Sunday, September 12, 2010

On the inventiveness of Stross and Diaz

Book 80: The Fuller Memorandum by Charles Stross

Let's call it a guilty pleasure and be done with it. Charles Stross is among the more inventive writers working in the science fiction genre today. He's also among the most entertaining, deftly ranging from hard sci fi to space opera.

The books in two of his series -- the Laundry novels and the Merchant Princes -- make an unusual claim to inventiveness by re-inventing works created by others.

The Merchant Princes series recalls the work of Roger Zelazny. The Laundry novels tap directly into the writing of H.P. Lovecraft.

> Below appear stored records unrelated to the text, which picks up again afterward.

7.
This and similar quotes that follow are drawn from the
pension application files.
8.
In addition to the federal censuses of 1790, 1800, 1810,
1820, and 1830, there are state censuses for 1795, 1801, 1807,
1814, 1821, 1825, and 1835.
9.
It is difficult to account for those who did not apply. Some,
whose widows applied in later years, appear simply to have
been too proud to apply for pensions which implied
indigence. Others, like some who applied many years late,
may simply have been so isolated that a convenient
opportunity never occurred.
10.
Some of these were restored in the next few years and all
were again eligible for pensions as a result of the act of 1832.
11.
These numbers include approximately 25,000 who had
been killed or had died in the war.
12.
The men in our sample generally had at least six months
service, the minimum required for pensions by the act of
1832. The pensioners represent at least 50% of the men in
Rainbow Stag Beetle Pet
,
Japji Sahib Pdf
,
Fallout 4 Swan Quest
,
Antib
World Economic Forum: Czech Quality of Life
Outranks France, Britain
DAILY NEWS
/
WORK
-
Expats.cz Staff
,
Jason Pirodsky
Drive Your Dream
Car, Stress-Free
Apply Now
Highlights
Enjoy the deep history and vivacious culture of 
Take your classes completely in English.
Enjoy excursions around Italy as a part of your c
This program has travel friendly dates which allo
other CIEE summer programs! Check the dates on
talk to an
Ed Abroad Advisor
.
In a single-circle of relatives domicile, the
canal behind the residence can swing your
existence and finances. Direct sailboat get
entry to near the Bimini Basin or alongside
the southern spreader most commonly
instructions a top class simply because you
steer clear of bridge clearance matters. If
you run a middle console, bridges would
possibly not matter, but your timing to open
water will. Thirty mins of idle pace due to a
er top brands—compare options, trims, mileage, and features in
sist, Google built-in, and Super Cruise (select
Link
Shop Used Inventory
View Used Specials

There is magic in the world, but it's mathematically based and the rise of the personal computer -- among other things -- opens doorways into our world to things that go-bump-in-the-night and serves to hasten the end of the world.

It's the job of Stross hero (or anti-hero) Bob Howard to keep the gibbering, soul-eating horrors at bay. Howard does so again in The Fuller Memorandum, calling upon a horde of zombies to defeat a cult, the Brotherhood of the Black Pharaoh, that's attempting to bring about the end of the world.

I know how it sounds, but the novels are hugely entertaining and after Guillermo del Toro bring's Lovecraft's At the Mountains of Madness to the big screen, well, the Laundry novels are going to find a whole new audience.

Book 81: Drown by Junot Diaz

Talking about wildly inventive authors is the perfect time to segue to Junot Diaz, who won the Pulitzer Prize in 2008 for The Brief Wondrous Life of Oscar Wao.

Diaz explores much the same territory in the short stories in Drown that he later expanded into a novel with Oscar Wao. Shall we call these stories gems? Works for me. They're wonderful. It's impressive that someone has young as Diaz has such command of his craft.

Read these stories out of sequence. Start with the first story, Ysrael, but then jump to No Face and then simply absorb the astonishing fact of Diaz's powers of observation, his empathy and his penetrating insight into the lives of these struggling Dominicans.

Diaz is among the most authentic and commanding writers of his generation. I eagerly await his next book.